- Interactive map of Moray and Nairn Coast
- Location: Grampian and Highland, Scotland
- Nearest city: Elgin
- Coordinates: 57°38′54″N 3°43′48″W﻿ / ﻿57.648333°N 3.73°W
- Area: 24.12 km^{2} (9.31 sq mi)
- Established: 2 February 1997
- Governing body: Joint Nature Conservation Committee

= Moray and Nairn Coast =

Protected wetland area in western Scotland

The Moray and Nairn Coast is a protected wetland site on the southern shore of the Moray Firth, in the west of Scotland. A total of 2,412 hectares comprises two areas: intertidal flats, saltmarsh and sand dunes at Findhorn Bay and Culbin Bar, and alluvial deposits and woodland of the lower River Spey and Spey Bay. It has been protected as a Ramsar Site since 1997.
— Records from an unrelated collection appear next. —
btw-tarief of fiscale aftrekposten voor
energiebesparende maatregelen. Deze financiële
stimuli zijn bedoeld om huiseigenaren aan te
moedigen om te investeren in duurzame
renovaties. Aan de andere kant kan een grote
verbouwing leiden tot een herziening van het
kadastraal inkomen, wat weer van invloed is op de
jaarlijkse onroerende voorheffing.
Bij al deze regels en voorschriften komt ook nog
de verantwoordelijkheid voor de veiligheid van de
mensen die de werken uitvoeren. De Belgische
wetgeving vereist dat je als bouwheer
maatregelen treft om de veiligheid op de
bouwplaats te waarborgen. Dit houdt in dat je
The area supports a large number of over-wintering waders and waterbirds, including internationally important populations of greylag geese and long-tailed ducks. Other important birdlife includes ospreys, bar-tailed godwits, pink-footed geese and common redshanks.

As well as the Moray and Nairn Coast being recognised as a wetland of international importance under the Ramsar Convention, it has also been designated a Special Area of Conservation.